There's the lesser-known story of the Chinese policemen and labourers of the German-Chinese port of Tsingtao in China, forced to fight in a war which began in places they'd never seen, for an army they should never have been part of, against an enemy who they had no quarrel with. A punishing siege of Tsingtao from the Japanese and British saw these workers thrown into the conflict at the behest of German overlords, with 40 of them killed in conflict.

To the south, there were the Bedouin rebels across the Arab Peninsula who shook off the shackles of the mighty Ottoman Turks to fight one of the first modern Guerilla wars, standing up against the power of one of the largest empires ever known. Whose war was of freedom, whose bravery in the face of overwhelming odds provides one of the most compelling stories from the Great War, and whose battles were the backdrops for the legendary figures of Faisal I of Iraq and Lawrence of Arabia. 

Then came the Italian Arditi, stumbling across the white stone of the Dolomites, breaching the metal doors of enemy fortresses to confront foreign Austrian reflections of themselves, just as scared and just as desperate to sleep another night and to wake to another day. Whose travails under the motto of 'either victory or we all die' saw them face down a sea of bayonets and a porcupine of rifles across treacherous mountain paths and over cracked bracken.

And of course what about the countless civilian lives, lost to wars that rolled through their countries with the indifference of the new-fangled tanks of the first ever industrial war? Millions of innocent women, children, elderly and disabled had their lives destroyed, their homes decimated, their families wiped out, their liberty lost and their futures denied by brutalised belligerents and de-humanised soldiers. Their suffering cannot be overstated.

Finally, we've all heard of the most infamous battles of the war from a British, French, Belgian and German perspective. Those apocalyptic trench conflicts across the Somme, Passchendaele and Ypres, whose meteoric shelling turned verdant fields into fiery black infernos and turned soldiers inspired by the bluster of nationalism into wandering ghosts. Where the young and old ascending the trench walls for the first time matched steps with those ascending them for the last time, as they climbed into a man-made, mechanical hellscape of green gas seas and thunderous gunfire.

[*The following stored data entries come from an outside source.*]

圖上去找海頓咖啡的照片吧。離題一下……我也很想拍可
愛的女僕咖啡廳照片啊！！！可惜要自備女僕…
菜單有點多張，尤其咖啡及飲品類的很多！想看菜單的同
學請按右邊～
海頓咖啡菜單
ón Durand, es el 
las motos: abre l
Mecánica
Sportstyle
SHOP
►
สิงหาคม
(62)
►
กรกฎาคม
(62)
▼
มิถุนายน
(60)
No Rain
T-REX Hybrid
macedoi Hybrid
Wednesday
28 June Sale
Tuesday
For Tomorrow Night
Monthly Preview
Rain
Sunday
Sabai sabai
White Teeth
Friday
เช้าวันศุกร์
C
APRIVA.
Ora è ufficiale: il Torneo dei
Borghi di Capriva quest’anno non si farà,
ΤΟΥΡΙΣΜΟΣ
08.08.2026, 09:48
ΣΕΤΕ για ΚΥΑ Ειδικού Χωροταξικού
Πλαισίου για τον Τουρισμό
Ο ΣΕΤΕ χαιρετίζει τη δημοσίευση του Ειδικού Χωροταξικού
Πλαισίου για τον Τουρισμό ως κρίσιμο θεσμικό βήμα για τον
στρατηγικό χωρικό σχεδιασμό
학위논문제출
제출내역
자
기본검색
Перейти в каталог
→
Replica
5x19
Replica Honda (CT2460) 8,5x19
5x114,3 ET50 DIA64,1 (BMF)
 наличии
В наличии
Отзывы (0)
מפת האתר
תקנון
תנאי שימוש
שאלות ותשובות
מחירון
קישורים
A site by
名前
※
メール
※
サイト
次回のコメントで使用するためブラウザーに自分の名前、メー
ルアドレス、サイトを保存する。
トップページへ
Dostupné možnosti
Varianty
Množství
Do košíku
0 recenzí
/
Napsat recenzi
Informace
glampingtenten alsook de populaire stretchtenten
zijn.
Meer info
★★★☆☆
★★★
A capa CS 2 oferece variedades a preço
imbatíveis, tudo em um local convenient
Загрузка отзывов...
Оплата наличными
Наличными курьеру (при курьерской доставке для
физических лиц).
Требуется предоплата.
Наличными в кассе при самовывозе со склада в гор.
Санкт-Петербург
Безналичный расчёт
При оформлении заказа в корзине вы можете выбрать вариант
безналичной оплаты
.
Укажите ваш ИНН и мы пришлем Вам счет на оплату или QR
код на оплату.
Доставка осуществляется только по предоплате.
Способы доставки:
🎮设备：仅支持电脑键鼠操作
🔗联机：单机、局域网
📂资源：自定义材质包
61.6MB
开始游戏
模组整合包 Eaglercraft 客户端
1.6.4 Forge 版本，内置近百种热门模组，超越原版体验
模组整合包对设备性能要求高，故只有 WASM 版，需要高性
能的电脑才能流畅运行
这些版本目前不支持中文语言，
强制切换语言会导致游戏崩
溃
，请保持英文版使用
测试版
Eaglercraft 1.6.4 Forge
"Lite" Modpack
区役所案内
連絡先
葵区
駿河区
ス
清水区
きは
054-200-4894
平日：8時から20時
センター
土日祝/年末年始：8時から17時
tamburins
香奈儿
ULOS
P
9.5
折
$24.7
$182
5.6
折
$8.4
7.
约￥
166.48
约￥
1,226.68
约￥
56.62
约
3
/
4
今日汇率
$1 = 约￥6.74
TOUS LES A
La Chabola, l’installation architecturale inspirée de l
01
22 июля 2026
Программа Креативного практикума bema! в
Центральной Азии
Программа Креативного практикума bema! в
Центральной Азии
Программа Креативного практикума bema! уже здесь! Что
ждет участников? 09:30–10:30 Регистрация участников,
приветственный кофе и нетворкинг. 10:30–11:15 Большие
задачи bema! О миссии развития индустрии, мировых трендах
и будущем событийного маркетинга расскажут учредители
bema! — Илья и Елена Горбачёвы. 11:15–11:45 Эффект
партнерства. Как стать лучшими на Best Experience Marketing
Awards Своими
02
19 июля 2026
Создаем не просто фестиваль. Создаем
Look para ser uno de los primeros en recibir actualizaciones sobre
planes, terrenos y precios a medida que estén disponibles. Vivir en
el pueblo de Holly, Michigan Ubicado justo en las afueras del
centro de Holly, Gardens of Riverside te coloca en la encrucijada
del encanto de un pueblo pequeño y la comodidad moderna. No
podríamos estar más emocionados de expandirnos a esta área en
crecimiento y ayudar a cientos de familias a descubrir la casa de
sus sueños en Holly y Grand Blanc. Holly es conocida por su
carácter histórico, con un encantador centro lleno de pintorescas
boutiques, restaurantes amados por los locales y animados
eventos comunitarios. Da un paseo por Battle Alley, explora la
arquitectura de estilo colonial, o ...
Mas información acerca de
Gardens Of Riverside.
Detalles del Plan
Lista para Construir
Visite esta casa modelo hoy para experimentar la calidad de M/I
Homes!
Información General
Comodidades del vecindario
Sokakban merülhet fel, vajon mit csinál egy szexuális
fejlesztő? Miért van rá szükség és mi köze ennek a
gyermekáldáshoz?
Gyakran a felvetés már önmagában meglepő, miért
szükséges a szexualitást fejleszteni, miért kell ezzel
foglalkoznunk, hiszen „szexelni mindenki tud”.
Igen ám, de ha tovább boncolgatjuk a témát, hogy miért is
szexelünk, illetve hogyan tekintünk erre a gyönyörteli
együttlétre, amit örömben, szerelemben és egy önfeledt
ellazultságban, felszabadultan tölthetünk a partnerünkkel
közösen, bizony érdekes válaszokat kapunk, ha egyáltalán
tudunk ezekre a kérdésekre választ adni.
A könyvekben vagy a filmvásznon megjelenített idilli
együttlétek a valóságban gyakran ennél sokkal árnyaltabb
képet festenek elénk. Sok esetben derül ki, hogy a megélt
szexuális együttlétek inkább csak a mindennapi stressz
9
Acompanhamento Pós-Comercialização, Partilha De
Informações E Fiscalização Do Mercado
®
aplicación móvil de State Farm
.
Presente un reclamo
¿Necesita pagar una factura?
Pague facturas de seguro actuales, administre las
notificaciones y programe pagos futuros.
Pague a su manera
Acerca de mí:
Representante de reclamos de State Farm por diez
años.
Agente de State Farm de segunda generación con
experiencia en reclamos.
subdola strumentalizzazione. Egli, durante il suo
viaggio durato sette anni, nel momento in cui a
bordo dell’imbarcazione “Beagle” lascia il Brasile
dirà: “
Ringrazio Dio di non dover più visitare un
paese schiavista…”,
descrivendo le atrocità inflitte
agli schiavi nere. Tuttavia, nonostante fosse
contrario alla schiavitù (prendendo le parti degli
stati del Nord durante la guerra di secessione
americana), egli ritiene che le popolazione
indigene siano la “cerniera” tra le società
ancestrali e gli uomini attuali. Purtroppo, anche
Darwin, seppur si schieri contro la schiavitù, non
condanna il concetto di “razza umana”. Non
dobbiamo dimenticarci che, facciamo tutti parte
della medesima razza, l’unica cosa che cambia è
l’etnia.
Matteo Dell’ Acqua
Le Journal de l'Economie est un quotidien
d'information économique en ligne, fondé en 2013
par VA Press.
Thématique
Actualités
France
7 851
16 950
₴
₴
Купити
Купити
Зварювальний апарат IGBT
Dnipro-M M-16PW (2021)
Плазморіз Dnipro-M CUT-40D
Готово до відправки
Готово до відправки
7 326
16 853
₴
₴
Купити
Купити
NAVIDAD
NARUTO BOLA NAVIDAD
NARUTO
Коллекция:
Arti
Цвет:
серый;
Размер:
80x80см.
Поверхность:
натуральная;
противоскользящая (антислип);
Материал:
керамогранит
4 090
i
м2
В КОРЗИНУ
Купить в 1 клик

100 years has now passed since the guns fell silent and the final shots rang out around the world. A lot can happen in 100 years but we will always remember and can never forget the events which took place between 1914-1918. Almost nothing has instilled humanity with as much of a sense of loss and of pointless death than the First World War, and perhaps never will.

An estimated 40 million soldiers and civilians were wounded or killed across those four years, making WWI one of the bloodiest conflicts in recent history. From this, various treaties were agreed upon in response to the brutality of modern war but despite everything, another war with more parties and more casualties than any other would erupt. The Second World War would go on to claim the lives of over 60 million people and would also lay the stage for such atrocities as the Holocaust and the Nanking Massacre. It seemed like the world learned nothing.

And yet, the world is a safer and more peaceful place to be than ever before, today in the 21st century. Wars still rage around the world to this day; humanity may never change in that respect. But these days, we are more tolerant than ever before, we have better healthcare than ever before and better global unity, despite how things may seem in sensationalist news. And we have learned from these wars, with chemical warfare banned, new agreements made and nuclear weapons under more international scrutiny than ever.

So with that in mind, remember all those who fell for every side in the First World War, and every war before and since. Remember that without them, this world would be a very different place. Remember their sacrifice, their struggle, their terror, their suffering and their bravery.

Whether you choose to where a red poppy, a white poppy, a black poppy or a purple, remember those who strove for peace, liberty and freedom in the Great War, 1914-1918.